De la même manière, ont été reconnus comme importants par les juges et justifiant, à ce titre, la désignation d'un expert, la mise en service d'une nouvelle ligne de TGV (6) ; le projet de réorganisation mis en place à l'initiative de la direction d'un groupe entraînant la disparition d'une société, ainsi qu'une nouvelle organisation des établissements de cette société et le transfert d'une partie de son personnel au service d'une autre société relevant d'un autre groupe (7) ; le projet ayant trait à la négociation sur l'organisation et la réduction du temps de travail dans l'entreprise (8) ; le projet dont les grandes orientations étaient définies, dont la durée était programmée et la mise en oeuvre était prévue et qui aboutissait à la définition d'un nouveau métier de la logistique (9) ; l'installation d'un service important dans de nouveaux locaux plus vastes et mieux aménagés que les anciens (10) ; la décision d'instituer un cadre d'évaluation en mettant en place des entretiens individualisés des salariés (11) ; ou, encore, la mise en place d'un système de contrôle du temps de travail, même exceptionnel (12)...

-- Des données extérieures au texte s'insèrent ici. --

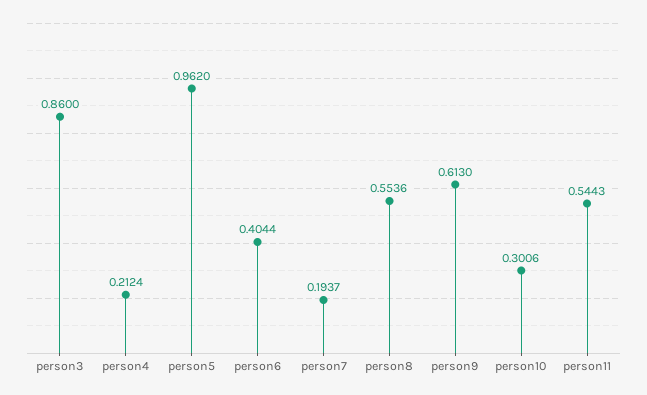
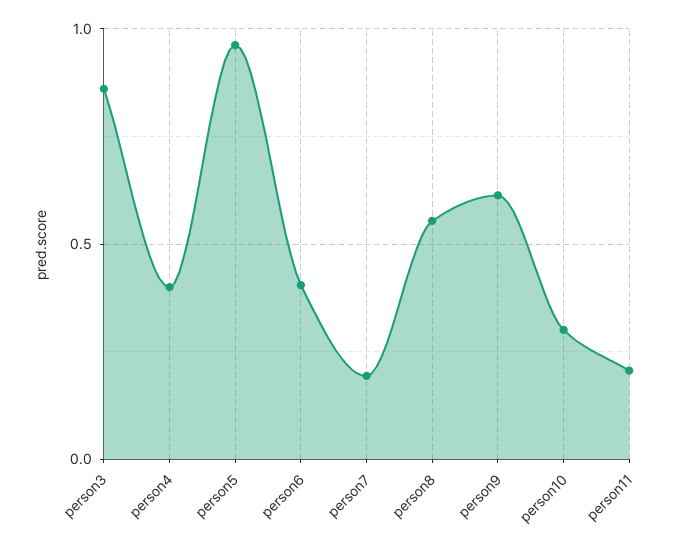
  {
    "person3": 0.86,
-   "person4": 0.2124,
+   "person4": 0.4,
    "person5": 0.962,
    "person6": 0.4044,
    "person7": 0.1937,
    "person8": 0.5536,
    "person9": 0.613,
    "person10": 0.3006,
-   "person11": 0.5443
+   "person11": 0.2
  }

On ne peut que se réjouir d'une telle décision. En effet, jusqu'à présent, la Haute juridiction laissait à l'appréciation des juges du fond la détermination de la qualification de "projet important". En reprenant la main et en faisant prévaloir le critère qualitatif sur le critère quantitatif, sans, cependant, exclure le second, les juges du Quai de l'Horloge se rapprochent finalement de la lettre de l'article L. 4612-8 du Code du travail : est important le projet impliquant un aménagement important modifiant les conditions de santé et de sécurité ou les conditions de travail ; un changement de produit ou d'organisation du travail ou une modification de cadences et des normes de productivité. Même si, à notre sens, toute mesure à caractère individuel ne saurait être susceptible de recevoir le sceau de "projet important", ce serait oublier la vocation collective initiale assignée au CHSCT.


(1) Circ. min. n° 93-15 du 25 mars 1993 (N° Lexbase : L3031AI4).

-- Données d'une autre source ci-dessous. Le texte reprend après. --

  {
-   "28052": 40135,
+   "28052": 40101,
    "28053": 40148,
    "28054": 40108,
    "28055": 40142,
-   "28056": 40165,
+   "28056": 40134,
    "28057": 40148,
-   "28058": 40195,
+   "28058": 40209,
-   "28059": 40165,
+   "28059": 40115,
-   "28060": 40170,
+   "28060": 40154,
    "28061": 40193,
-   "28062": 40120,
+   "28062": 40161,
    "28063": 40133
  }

(2) Cass. soc, 14 février 2001, n° 98-21.438 (N° Lexbase : A3422AR8).
(3) Cass. soc., 26 juin 2001, n° 99-16.096, Comité d'hygiène, de sécurité et des conditions de travail c/ Electricité de France (EDF) (N° Lexbase : A7901ATS).
(4) Cass. soc., 24 octobre 2000, n° 98-18.240, Société Sogerail c/ M. Kaeuflinget autres (N° Lexbase : A7691AHC).

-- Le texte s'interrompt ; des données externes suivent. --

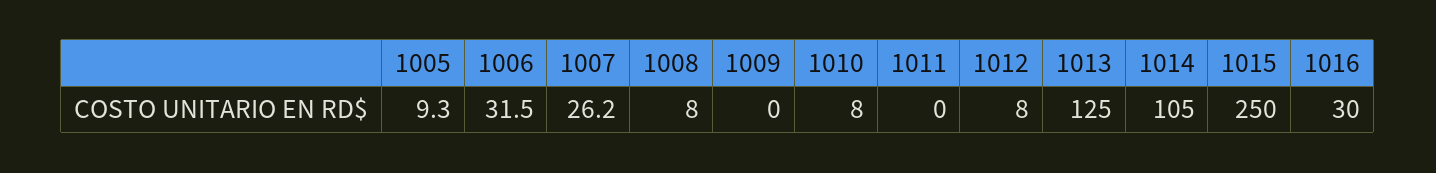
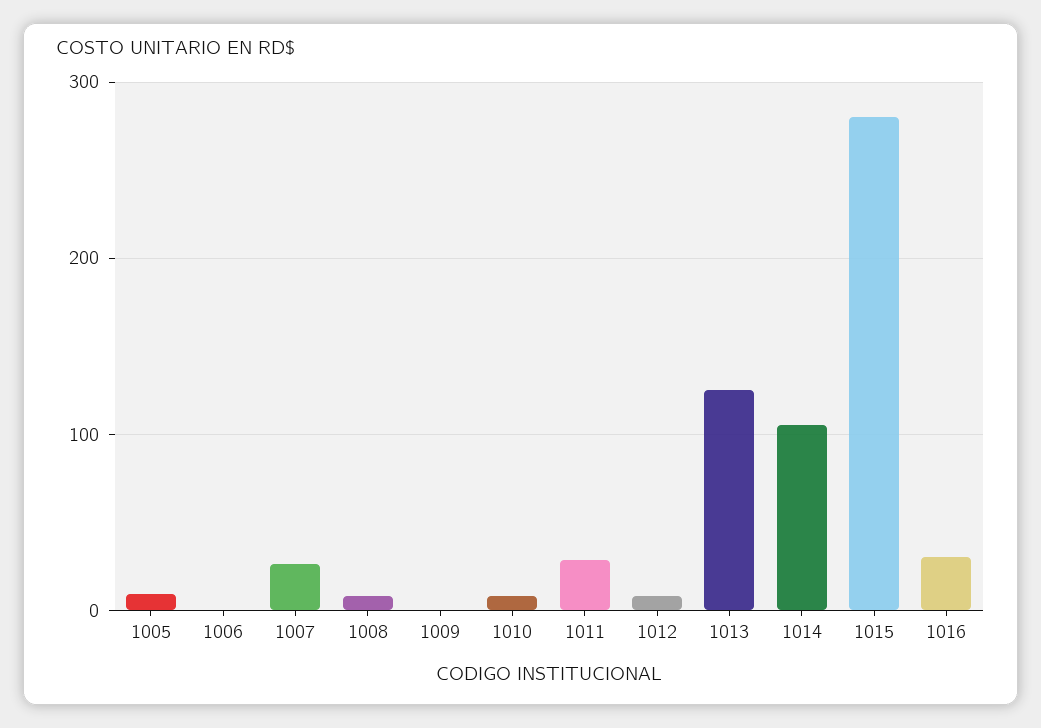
  {
    "1005": 9.3,
-   "1006": 31.5,
+   "1006": 0,
    "1007": 26.2,
    "1008": 8,
    "1009": 0,
    "1010": 8,
-   "1011": 0,
+   "1011": 30,
    "1012": 8,
    "1013": 125,
    "1014": 105,
-   "1015": 250,
+   "1015": 280,
    "1016": 30
  }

(5) Cass. soc., 1er mars 2000, n° 97-18.721, Société anonyme Régie nationale des usines Renault c/ Comité d'hygiène de sécurité et des conditions de travail n° 2 de l'usine Renault (N° Lexbase : A0275AUQ).
(6) Cass. soc., 2 février 2005, n° 03-12.949, Société nationale des chemins de fer français (SNCF) c/ Comité d'hygiène de sécurité et des conditions de travail (CHSCT) (N° Lexbase : A6252DGN).
(7) Cass. soc., 29 septembre 2009, n° 08-17.023, Société Forclum Ile de France, F-P+B (N° Lexbase : A5853ELD) et les obs. de S. Tournaux, La mission des experts désignés par les comités en cas de restructuration, Lexbase Hebdo n° 367 du 15 octobre 2009 - édition sociale ([LXB=N0849BM]).
(8) CA Paris, 1ère ch., sect. S, 31 mai 2000, n° 1999/14750, SA Cooper coopération pharmaceutique française c/ CHSCT de l'établissement de Melun de la société Cooper (N° Lexbase : A8368DNA).
(9) Cass. soc., 1er mars 2000, n° 97-18.721, préc..
(10) Cass. crim., 7 mars 2000, n° 99-85.385, Le comité d'hygiène, de sécurité et des conditions de travail de l'ensemble des divisions régionales SNCF, inédit (N° Lexbase : A0281CP4).
(11) Cass. soc., 28 novembre 2007, n° 06-21.964, Association pour la gestion du groupe Mornay Europe (AGME), FS-P+B+R (N° Lexbase : A9461DZG).
(12) Cass. soc., 11 mai 2005, n° 03-17.494, Fédération générale agroalimentaire de la CFDT c/ Fédération nationale du personnel d'encadrement de la production, F-D (N° Lexbase : A2260DIK).